The process of monitoring and recording a patient's condition often requires the use of a computerized monitoring system. These systems will typically involve multiple sensors to pick up vital signs and relevant information from the patient, a special computer and software to process the information and a monitor to display the data to attending physicians, nurses and surgeons. Patient monitoring systems typically display the patient's data in graphic and numerical form and may differ in function according to the medical information desired. Many models also have alarms that can alert medical personnel to a potentially serious change in the patient's vital signs.

Specialized medical monitors are designed for respiratory, cardiac, neurological, hemodynamic (blood) measurements and other areas of medical interest such as radiology and critical care. Multimodal patient monitors capable of serving many different functions are frequently used in combination with anesthesia systems during surgery. Patient monitors come in several forms, including compact personal monitors worn by the patient, bedside monitors and networked patient monitors. In a hospital, networked patient monitors can report the data from several patients to a central monitoring station where hospital staff can see the data for several patients at a time. These networked systems are very useful for keeping electronic medical records up-to-date as well.

Monitors can also be used at home for patients who do not require hospitalization. There is a wide variety of patient monitors for sale that can be used on an outpatient basis and they vary in design and price. Which one is recommended will depend on the condition being treated, and the cost of the unit will depend largely on the quality, technology and capability of the device. When properly networked, some home patient monitors can transmit information directly to a clinic or doctor's office, allowing a physician to constantly monitor the patient's condition. In addition, a networked patient monitor could reduce the time needed for medical personnel to respond in the event of an emergency.

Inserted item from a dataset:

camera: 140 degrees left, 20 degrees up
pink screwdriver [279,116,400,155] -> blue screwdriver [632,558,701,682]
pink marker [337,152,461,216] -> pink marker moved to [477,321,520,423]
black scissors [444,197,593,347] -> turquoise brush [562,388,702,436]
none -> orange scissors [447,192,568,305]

Medical monitoring has come a long way in recent years, with newer digital monitors replacing the older analog machines. Due to limitations in technology, several older monitors would have been needed to perform the functions of a single modern multi-parameter system. Additionally, the displays themselves were somewhat more limited and often did not include an audible warning. However, even these antiquated systems were a substantial improvement in medical technology, because they eliminated the need for a nurse to continually measure a patient's condition manually.

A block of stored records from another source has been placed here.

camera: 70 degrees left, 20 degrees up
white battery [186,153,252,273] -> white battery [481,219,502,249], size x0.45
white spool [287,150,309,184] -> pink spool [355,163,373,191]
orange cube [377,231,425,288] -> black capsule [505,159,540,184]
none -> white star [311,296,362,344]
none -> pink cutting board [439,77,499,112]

As medicine advances patient monitoring will need to keep pace, and the industry might well be on the verge of a revolution in scientific development. One of the most exciting ideas in recent times involves the science of nanorobotics (or nanobots). Nanorobots are tiny theoretical machines that could be introduced directly into the patient's body and programmed to perform a variety of medical functions, including patient monitoring. At present, these devices are the subject of science fiction, but who knows? Someday they might even replace drugs as the medical treatment of choice.